A new study published earlier this month found the opioid overdose death rate among Black people is rising faster than the rate of white people.
At previous points in the ongoing opioid crisis, Black people experienced lower death rates than white people. A 2020 study even found that the rate of opioid overdose deaths in Black people was steady from 1999 through 2012 before it started increasing in 2013, which is when the white death rate began to level.
“It points out the fact that we have to do something different, a more intensive intervention in the African-American community,” Dr. Edwin Chapman, an internal medicine and addiction medicine specialist serving the Black community in Washington, D.C., told NPR.
The high profile drug-related deaths of Michael K. Williams and DMX are bringing attention to the issue and creating conversation around drug addiction in the Black community. Especially in the Black community, opioid overdose deaths are no longer prescription or heroin, but fentanyl.
Dr. Nzinga Harrison, co-founder and chief medical officer of Eleanor Health, recently told New York Amsterdam News that racism is stopping Black people who are seeking treatment. On top of difficulty in getting treatment, Black people stop treatments “up to five times more prematurely than whites,” AmNews reported.
“Even when we do get access to treatment, it’s not quite the standard of care,” Harrison told AmNews. “There are a lot of structural barriers that are leading to disproportionate impacts of substance use disorders on Black folks. One of them, for the opioid epidemic, is seeing the white face in the media, because it makes you think it’s not happening to us when it’s disproportionate to us.”
In the September 2021 study, the authors wrote that “an antiracist public health approach that explicitly examines the role of racism is urgently needed in research, public health, and policy approaches to address the crisis of opioid-related harms.”
Dr. Andrew Kolodny, the medical director for opioid policy research at Brandeis University’s Heller School for Social Policy and Management, told NPR that the US needs to keep better data on opioid addiction: not just deaths and hospitalizations, but gender, age, community type, and incidence rates.
“We need data we can act on. And that’s not here,” Kolodny said to NPR.
While studies showed opioid overdose death rates were rising While studies showed opioid overdose death rates were rising in Black communities prior to the pandemic, they have only continued to surge over the last 18 months.
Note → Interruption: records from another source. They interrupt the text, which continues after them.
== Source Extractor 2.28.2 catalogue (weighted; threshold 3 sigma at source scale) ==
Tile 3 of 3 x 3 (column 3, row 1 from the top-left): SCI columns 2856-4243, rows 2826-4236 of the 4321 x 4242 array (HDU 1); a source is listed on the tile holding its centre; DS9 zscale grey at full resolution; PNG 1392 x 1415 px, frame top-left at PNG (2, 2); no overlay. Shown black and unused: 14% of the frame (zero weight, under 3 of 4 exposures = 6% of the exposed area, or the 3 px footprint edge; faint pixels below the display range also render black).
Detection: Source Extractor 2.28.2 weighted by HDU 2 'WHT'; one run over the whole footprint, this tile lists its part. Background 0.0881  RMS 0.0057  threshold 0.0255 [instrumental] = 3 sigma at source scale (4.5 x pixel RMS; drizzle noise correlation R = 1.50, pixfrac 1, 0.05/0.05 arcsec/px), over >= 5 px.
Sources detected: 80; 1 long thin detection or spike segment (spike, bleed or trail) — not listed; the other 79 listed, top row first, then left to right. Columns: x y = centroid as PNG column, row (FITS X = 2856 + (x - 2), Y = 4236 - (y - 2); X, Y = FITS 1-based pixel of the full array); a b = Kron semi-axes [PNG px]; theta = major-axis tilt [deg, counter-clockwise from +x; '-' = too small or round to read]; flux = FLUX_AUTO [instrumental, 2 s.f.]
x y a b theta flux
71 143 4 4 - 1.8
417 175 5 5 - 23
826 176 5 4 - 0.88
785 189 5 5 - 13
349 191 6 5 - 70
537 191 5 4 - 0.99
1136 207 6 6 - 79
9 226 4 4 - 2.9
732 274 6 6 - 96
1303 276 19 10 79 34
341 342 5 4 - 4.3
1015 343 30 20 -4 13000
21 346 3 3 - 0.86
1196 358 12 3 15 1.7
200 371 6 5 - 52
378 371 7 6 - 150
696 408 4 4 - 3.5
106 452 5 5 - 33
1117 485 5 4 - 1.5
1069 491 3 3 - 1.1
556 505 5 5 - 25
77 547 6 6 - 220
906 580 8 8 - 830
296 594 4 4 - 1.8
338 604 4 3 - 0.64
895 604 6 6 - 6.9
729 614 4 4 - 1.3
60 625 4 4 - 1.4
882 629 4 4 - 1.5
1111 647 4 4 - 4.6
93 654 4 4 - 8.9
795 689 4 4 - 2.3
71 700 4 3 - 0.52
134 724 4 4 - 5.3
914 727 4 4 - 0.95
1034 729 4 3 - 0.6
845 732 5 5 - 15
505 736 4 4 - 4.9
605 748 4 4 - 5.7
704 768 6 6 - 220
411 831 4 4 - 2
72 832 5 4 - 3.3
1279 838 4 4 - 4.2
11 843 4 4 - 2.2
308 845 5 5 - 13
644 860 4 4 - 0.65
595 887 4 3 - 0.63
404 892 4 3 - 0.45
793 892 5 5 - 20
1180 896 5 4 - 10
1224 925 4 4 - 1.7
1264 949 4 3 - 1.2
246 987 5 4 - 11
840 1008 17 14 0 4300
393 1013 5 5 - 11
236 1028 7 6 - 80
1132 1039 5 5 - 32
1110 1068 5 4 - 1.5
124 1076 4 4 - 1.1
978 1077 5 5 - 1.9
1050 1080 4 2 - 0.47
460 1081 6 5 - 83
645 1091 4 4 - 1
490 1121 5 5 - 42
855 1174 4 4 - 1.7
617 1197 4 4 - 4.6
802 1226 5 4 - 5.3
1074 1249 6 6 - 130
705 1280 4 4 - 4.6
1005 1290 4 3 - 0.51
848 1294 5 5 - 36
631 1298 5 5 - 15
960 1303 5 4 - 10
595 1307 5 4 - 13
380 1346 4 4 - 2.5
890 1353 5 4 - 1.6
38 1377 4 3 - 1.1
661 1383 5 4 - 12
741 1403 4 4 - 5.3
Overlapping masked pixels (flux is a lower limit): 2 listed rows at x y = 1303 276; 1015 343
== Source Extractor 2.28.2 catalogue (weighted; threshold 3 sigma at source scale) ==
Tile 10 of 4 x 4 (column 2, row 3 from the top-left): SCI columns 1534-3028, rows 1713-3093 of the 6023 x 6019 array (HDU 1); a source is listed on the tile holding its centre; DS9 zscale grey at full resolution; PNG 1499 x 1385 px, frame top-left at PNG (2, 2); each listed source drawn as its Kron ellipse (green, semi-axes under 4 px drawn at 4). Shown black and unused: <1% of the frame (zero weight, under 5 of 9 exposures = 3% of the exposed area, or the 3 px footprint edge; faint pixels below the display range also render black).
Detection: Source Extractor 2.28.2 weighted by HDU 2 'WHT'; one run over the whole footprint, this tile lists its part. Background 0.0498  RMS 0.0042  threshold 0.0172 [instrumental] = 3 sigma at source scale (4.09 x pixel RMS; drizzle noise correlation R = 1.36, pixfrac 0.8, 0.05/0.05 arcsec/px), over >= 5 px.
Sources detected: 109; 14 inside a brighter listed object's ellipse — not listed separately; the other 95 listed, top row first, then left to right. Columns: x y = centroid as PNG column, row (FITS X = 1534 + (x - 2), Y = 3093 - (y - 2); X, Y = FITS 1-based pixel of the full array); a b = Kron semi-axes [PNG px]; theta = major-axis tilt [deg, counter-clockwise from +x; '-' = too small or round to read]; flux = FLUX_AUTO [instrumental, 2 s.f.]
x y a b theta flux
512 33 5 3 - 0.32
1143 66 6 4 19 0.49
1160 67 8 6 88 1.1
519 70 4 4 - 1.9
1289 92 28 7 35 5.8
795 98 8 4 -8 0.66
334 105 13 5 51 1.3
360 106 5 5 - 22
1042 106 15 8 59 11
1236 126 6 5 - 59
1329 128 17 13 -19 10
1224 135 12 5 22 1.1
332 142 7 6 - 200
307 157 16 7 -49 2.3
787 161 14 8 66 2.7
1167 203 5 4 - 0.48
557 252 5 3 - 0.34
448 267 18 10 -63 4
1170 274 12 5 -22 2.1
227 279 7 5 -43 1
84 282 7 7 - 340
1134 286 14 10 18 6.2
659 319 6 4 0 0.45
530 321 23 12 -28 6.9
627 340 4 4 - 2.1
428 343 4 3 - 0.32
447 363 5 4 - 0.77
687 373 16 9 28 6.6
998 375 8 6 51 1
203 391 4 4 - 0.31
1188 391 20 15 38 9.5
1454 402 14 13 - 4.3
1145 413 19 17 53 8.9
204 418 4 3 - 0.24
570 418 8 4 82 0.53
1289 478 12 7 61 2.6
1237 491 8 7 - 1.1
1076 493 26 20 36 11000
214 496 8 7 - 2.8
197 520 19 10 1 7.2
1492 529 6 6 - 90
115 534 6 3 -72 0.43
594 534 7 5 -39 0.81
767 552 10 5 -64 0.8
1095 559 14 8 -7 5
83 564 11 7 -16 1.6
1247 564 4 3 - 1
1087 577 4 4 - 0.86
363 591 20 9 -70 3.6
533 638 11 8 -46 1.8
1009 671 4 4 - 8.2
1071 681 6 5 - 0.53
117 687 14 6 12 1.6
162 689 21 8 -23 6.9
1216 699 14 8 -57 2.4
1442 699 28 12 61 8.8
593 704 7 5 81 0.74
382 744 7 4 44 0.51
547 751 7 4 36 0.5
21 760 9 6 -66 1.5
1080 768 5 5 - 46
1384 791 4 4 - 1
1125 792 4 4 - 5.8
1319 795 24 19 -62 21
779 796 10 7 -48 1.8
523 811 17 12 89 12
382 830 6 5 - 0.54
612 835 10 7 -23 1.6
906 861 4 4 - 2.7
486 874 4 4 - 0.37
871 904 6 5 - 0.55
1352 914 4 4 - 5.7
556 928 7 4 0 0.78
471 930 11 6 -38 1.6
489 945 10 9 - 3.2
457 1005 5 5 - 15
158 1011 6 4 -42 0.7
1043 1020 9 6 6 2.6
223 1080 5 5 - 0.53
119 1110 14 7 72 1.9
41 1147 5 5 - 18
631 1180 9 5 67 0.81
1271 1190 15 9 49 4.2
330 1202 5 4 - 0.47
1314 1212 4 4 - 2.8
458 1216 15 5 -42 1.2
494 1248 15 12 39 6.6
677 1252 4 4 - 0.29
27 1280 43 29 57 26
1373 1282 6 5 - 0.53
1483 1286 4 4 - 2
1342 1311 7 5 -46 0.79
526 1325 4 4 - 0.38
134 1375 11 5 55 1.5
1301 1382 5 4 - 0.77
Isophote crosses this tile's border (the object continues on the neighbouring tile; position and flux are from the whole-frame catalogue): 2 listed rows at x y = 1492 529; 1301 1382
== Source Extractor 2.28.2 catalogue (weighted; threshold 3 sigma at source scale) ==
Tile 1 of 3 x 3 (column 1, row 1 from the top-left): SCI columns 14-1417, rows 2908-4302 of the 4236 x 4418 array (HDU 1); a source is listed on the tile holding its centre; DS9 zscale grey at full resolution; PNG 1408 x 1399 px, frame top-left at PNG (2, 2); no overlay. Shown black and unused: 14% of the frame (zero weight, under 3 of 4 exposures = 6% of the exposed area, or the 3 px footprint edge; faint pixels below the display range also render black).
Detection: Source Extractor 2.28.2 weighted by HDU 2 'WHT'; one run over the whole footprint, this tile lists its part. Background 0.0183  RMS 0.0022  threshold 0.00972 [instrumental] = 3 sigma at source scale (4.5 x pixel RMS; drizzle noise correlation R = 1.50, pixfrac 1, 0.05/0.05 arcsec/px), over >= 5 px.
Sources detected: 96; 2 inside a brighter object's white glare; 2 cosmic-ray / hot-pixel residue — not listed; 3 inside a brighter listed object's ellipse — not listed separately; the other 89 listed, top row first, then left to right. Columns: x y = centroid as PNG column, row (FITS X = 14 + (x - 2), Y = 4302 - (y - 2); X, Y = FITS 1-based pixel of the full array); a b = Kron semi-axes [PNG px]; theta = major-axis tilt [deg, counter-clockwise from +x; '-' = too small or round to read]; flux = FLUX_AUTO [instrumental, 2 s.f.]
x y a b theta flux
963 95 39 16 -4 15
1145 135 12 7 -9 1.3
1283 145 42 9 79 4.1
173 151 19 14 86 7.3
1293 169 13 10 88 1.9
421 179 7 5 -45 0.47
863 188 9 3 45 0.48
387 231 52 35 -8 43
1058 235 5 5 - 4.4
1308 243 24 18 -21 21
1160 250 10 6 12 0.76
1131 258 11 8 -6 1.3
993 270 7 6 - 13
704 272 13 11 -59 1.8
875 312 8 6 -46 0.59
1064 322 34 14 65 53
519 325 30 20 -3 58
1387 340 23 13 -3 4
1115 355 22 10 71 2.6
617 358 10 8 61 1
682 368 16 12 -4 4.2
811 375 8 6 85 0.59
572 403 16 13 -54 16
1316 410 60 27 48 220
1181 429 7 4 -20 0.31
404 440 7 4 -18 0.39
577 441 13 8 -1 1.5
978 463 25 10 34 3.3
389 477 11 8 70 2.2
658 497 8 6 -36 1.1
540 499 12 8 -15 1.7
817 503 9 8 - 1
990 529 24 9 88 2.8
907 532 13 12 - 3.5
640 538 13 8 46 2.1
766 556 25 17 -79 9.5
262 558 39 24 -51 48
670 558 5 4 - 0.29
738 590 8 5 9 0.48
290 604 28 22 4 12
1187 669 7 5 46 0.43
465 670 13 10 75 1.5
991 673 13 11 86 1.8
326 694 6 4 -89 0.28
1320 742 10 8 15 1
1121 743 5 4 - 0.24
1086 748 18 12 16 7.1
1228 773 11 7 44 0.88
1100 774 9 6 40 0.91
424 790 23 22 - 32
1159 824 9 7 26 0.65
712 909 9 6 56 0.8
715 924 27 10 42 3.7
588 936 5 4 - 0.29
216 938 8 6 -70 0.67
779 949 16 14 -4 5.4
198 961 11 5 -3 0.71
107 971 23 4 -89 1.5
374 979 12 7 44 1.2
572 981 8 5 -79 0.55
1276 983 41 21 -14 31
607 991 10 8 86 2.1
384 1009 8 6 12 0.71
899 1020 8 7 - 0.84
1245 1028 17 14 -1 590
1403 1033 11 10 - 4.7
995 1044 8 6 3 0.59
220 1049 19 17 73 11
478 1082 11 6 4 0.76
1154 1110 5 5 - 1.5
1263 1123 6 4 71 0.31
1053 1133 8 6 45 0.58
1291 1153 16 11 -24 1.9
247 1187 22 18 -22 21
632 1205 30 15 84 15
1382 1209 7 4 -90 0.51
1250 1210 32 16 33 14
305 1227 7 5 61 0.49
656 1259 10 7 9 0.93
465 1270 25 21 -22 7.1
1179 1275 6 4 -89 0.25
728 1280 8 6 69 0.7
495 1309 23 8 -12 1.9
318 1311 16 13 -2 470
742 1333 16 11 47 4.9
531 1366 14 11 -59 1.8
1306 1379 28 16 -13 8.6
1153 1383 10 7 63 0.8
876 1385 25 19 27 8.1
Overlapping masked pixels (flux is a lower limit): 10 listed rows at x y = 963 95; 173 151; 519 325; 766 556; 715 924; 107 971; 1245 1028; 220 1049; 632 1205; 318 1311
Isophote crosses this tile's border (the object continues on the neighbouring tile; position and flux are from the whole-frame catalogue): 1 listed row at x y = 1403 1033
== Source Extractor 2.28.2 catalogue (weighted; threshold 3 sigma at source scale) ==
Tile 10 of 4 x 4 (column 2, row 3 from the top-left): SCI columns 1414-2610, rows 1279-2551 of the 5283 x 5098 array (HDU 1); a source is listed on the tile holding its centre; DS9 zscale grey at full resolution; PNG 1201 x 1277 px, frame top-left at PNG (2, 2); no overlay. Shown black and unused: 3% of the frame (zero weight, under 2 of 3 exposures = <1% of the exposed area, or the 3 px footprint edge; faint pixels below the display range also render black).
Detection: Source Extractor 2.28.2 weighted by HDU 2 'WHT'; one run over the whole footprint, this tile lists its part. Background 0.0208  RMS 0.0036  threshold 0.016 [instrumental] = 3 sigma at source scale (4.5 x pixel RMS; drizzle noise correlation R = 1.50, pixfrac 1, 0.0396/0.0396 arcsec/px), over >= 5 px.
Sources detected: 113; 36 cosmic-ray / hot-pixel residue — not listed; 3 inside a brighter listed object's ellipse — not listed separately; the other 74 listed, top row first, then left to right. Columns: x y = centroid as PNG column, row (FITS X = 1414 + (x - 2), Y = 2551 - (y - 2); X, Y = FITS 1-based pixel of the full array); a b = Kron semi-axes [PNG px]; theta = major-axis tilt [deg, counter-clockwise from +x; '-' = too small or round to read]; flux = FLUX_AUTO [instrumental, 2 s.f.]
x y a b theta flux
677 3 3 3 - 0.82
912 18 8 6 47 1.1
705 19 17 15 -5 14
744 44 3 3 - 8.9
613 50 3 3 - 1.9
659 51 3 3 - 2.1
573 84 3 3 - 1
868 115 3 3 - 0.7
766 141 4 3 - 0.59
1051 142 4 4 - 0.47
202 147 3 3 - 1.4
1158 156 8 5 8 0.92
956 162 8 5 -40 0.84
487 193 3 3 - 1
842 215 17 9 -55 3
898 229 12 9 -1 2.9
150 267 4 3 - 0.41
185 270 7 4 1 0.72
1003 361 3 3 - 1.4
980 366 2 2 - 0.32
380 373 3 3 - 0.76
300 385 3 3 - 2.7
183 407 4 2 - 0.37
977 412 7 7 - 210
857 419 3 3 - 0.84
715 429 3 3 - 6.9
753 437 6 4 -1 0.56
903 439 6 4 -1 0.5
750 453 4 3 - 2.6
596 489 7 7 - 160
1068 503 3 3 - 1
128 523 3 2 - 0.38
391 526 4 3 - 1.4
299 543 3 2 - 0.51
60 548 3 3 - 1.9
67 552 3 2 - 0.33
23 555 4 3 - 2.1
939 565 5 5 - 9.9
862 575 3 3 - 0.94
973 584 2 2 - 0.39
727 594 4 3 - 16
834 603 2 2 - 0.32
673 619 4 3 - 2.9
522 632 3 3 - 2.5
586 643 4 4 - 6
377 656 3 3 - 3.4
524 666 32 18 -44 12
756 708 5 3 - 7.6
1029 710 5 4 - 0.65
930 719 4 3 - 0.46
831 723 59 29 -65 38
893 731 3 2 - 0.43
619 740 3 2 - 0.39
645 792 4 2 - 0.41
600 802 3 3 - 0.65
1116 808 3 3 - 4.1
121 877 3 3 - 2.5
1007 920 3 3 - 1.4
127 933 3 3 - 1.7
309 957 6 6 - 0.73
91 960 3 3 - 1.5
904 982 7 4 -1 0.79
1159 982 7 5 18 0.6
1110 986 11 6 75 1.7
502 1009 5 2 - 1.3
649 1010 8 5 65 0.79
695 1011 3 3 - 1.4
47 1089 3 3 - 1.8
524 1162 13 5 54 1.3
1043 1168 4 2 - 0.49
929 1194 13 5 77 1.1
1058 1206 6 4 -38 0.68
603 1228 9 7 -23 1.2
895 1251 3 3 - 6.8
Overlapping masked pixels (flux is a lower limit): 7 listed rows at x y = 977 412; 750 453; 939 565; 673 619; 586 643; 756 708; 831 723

Health experts have said the pandemic created the perfect storm for those struggling with addiction: isolation, negative mental health impacts, and further barriers to treatment (fewer in-person appointments, telehealth, financial stress).
The campaign Stop Opioid Silence offers a platform for people in recovery, along with their loved ones, to share their stories and help end the stigma that prevents people from seeking treatment. In 2020, overdose deaths reached 93,000 during the pandemic, a record high.
“COVID-19 has exacerbated preexisting stressors, social isolation, and economic deprivation disproportionately in Black communities, possibly contributing to increased substance use,” authors wrote in a January 2021 study. “The preexisting racial disparities in accessing substance use treatment may also be heightened by COVID-19–related shifts in treatment availability.”